Great White Dispatch
Notes from Damn Near Canada
No. 8
10/30/08
0500

I’m sitting here at 5 a.m. in a Benadryl haze, looking out into the frosty Minnesota dark. For the first time –literally- in my life I’ve left work early, just too sick to go on. It’s just too hard to deal cards when they’re covered in snot. My body feels like it’s just been thrown a blanket party, my head feels filled with sand, and there’s just one thing on my mind: Winter is coming.

It was cold last night, that shocking kind of cold that takes your lungs by surprise. Autumn here crashed quickly, came and went before it ever really started. One day the trees were full and green, the next they were empty. It was like the earth simply shrugged out of its clothes. The bare trees have made the drive into town a different experience. Entire neighborhoods that I didn’t even know existed revealed themselves once the leaves were gone. A world beneath the world. I even discovered that I have a neighbor. One day I looked into the woods behind my garage, and hey, there’s a house across the ravine. Suddenly I wonder about all those times at 2 a.m. I was naked on the porch screaming at dogs.

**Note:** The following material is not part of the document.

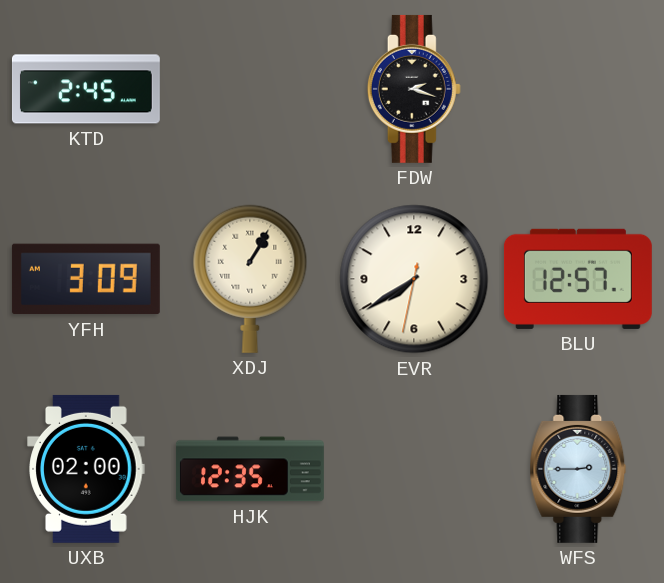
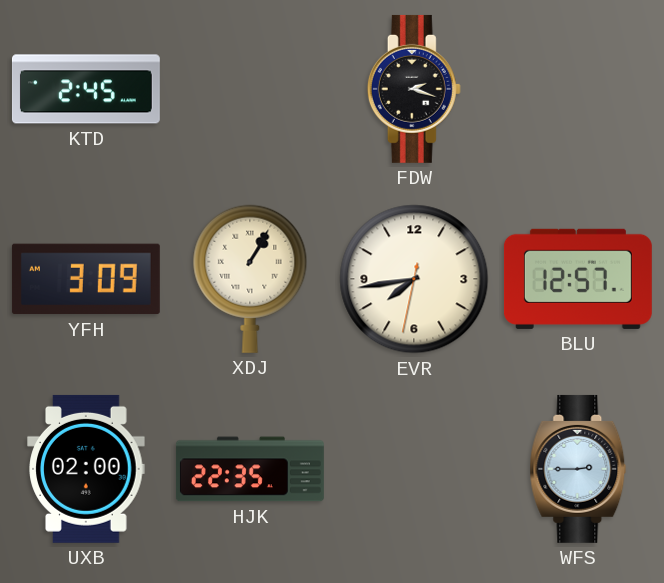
EVR: 7:39 -> 7:43
HJK: 12:35 -> 22:35
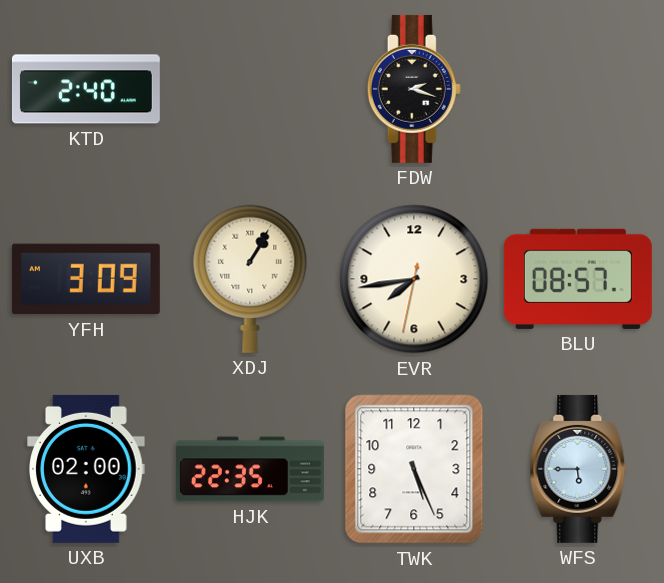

Winter is coming. The people around here are quietly battening hatches. Plastic is going up over windows. Plows are appearing on the fronts of every third pickup. Pyramids of deicer suddenly pop up at every retail outlet. After a few easy winters, the Minnesotans are smelling a bad one. I’m getting a lot of ‘New to the area?” followed by smirks and giggles. C’mon. It’s not like we moved here from Arizona. I know about winter.

Still. There’s things I need to do. Hatches of my own to take care of. Just secured a nice 4WD beater to buzz around in for the next few months. It occurs to me that I need a chainsaw, because if a tree goes down on the road back here, we’re pretty much fooked. And I’m swallowing my pride and getting a snowblower. I’ve always scoffed at those douchepackers in their little suburban developments, blowing the snow off their 13-foot patch of concrete, vowed to never be one of those. Well, this ain’t no development. However the hell I get down my .6 mile of dirt road, a shovel will not be involved.

The sky is purpling now, sun coming soon. Any time now the deer and squirrels will be out, stuffing themselves on the buckets of whole corn I’ve thrown. They have to fatten themselves up. Winter is coming.

1 comment:

AK said...

Nice writing -- there are some powerful images in there.